Copy out every line of the items that follow, keeping each character, space and line break unchanged.

(Saved data entries)
▬▬▬▬▬▬▬▬▬▬

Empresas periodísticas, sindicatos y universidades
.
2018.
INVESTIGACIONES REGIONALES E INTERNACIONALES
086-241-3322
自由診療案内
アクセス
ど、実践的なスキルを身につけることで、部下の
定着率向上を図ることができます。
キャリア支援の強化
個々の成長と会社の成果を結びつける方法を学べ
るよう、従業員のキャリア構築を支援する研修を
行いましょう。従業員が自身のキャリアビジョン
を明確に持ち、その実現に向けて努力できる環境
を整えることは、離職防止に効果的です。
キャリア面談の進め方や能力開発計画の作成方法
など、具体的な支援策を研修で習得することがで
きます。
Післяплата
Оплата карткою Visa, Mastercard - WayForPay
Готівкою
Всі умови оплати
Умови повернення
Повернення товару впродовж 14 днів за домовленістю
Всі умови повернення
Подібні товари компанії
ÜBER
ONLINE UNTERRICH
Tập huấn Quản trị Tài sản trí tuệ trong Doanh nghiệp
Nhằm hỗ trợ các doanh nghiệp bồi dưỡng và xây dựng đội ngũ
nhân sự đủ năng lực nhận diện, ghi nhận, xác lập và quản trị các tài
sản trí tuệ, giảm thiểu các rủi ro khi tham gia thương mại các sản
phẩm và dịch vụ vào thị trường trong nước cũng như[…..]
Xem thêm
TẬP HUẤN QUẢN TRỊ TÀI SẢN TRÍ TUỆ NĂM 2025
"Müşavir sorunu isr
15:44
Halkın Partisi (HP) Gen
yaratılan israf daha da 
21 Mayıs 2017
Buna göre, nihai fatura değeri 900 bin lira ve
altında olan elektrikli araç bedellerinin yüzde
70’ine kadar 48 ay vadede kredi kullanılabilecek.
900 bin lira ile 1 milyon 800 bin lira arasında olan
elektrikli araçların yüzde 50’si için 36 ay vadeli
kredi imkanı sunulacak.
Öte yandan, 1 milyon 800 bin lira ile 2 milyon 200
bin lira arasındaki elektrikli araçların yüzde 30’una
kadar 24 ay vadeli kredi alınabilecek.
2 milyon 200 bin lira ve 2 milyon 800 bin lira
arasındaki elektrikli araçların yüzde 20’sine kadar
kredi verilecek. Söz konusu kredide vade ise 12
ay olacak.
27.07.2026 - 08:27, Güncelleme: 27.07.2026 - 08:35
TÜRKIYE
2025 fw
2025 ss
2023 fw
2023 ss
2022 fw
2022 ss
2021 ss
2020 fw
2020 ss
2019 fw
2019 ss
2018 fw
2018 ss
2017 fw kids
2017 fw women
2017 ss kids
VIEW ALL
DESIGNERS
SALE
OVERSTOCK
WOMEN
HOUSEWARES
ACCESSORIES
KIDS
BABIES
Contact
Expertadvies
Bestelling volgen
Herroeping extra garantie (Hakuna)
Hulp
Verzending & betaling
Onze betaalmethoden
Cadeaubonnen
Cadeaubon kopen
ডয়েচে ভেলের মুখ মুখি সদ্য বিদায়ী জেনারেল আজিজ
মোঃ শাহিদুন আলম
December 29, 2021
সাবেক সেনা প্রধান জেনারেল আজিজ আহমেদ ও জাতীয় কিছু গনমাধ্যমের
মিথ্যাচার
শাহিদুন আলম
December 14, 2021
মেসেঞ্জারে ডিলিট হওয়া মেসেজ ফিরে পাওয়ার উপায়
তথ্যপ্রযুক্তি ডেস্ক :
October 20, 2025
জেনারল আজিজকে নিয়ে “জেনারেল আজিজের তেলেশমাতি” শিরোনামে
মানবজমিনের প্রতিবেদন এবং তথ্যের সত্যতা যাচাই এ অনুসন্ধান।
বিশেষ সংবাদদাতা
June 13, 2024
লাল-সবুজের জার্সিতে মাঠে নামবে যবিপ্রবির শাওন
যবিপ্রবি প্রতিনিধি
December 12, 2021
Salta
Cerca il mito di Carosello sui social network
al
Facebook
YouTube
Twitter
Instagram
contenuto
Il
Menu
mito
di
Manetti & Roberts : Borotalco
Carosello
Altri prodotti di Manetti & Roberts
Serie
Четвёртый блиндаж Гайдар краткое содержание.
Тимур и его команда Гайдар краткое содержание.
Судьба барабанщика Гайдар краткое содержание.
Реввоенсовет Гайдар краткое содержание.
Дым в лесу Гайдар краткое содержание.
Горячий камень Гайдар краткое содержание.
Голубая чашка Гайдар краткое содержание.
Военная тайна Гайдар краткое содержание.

▬▬▬▬▬▬▬▬▬▬

**YOUR RESPONSE**
Empresas periodísticas, sindicatos y universidades
.
2018.
INVESTIGACIONES REGIONALES E INTERNACIONALES
086-241-3322
自由診療案内
アクセス
ど、実践的なスキルを身につけることで、部下の
定着率向上を図ることができます。
キャリア支援の強化
個々の成長と会社の成果を結びつける方法を学べ
るよう、従業員のキャリア構築を支援する研修を
行いましょう。従業員が自身のキャリアビジョン
を明確に持ち、その実現に向けて努力できる環境
を整えることは、離職防止に効果的です。
キャリア面談の進め方や能力開発計画の作成方法
など、具体的な支援策を研修で習得することがで
きます。
Післяплата
Оплата карткою Visa, Mastercard - WayForPay
Готівкою
Всі умови оплати
Умови повернення
Повернення товару впродовж 14 днів за домовленістю
Всі умови повернення
Подібні товари компанії
ÜBER
ONLINE UNTERRICH
Tập huấn Quản trị Tài sản trí tuệ trong Doanh nghiệp
Nhằm hỗ trợ các doanh nghiệp bồi dưỡng và xây dựng đội ngũ
nhân sự đủ năng lực nhận diện, ghi nhận, xác lập và quản trị các tài
sản trí tuệ, giảm thiểu các rủi ro khi tham gia thương mại các sản
phẩm và dịch vụ vào thị trường trong nước cũng như[…..]
Xem thêm
TẬP HUẤN QUẢN TRỊ TÀI SẢN TRÍ TUỆ NĂM 2025
"Müşavir sorunu isr
15:44
Halkın Partisi (HP) Gen
yaratılan israf daha da 
21 Mayıs 2017
Buna göre, nihai fatura değeri 900 bin lira ve
altında olan elektrikli araç bedellerinin yüzde
70’ine kadar 48 ay vadede kredi kullanılabilecek.
900 bin lira ile 1 milyon 800 bin lira arasında olan
elektrikli araçların yüzde 50’si için 36 ay vadeli
kredi imkanı sunulacak.
Öte yandan, 1 milyon 800 bin lira ile 2 milyon 200
bin lira arasındaki elektrikli araçların yüzde 30’una
kadar 24 ay vadeli kredi alınabilecek.
2 milyon 200 bin lira ve 2 milyon 800 bin lira
arasındaki elektrikli araçların yüzde 20’sine kadar
kredi verilecek. Söz konusu kredide vade ise 12
ay olacak.
27.07.2026 - 08:27, Güncelleme: 27.07.2026 - 08:35
TÜRKIYE
2025 fw
2025 ss
2023 fw
2023 ss
2022 fw
2022 ss
2021 ss
2020 fw
2020 ss
2019 fw
2019 ss
2018 fw
2018 ss
2017 fw kids
2017 fw women
2017 ss kids
VIEW ALL
DESIGNERS
SALE
OVERSTOCK
WOMEN
HOUSEWARES
ACCESSORIES
KIDS
BABIES
Contact
Expertadvies
Bestelling volgen
Herroeping extra garantie (Hakuna)
Hulp
Verzending & betaling
Onze betaalmethoden
Cadeaubonnen
Cadeaubon kopen
ডয়েচে ভেলের মুখ মুখি সদ্য বিদায়ী জেনারেল আজিজ
মোঃ শাহিদুন আলম
December 29, 2021
সাবেক সেনা প্রধান জেনারেল আজিজ আহমেদ ও জাতীয় কিছু গনমাধ্যমের
মিথ্যাচার
শাহিদুন আলম
December 14, 2021
মেসেঞ্জারে ডিলিট হওয়া মেসেজ ফিরে পাওয়ার উপায়
তথ্যপ্রযুক্তি ডেস্ক :
October 20, 2025
জেনারল আজিজকে নিয়ে “জেনারেল আজিজের তেলেশমাতি” শিরোনামে
মানবজমিনের প্রতিবেদন এবং তথ্যের সত্যতা যাচাই এ অনুসন্ধান।
বিশেষ সংবাদদাতা
June 13, 2024
লাল-সবুজের জার্সিতে মাঠে নামবে যবিপ্রবির শাওন
যবিপ্রবি প্রতিনিধি
December 12, 2021
Salta
Cerca il mito di Carosello sui social network
al
Facebook
YouTube
Twitter
Instagram
contenuto
Il
Menu
mito
di
Manetti & Roberts : Borotalco
Carosello
Altri prodotti di Manetti & Roberts
Serie
Четвёртый блиндаж Гайдар краткое содержание.
Тимур и его команда Гайдар краткое содержание.
Судьба барабанщика Гайдар краткое содержание.
Реввоенсовет Гайдар краткое содержание.
Дым в лесу Гайдар краткое содержание.
Горячий камень Гайдар краткое содержание.
Голубая чашка Гайдар краткое содержание.
Военная тайна Гайдар краткое содержание.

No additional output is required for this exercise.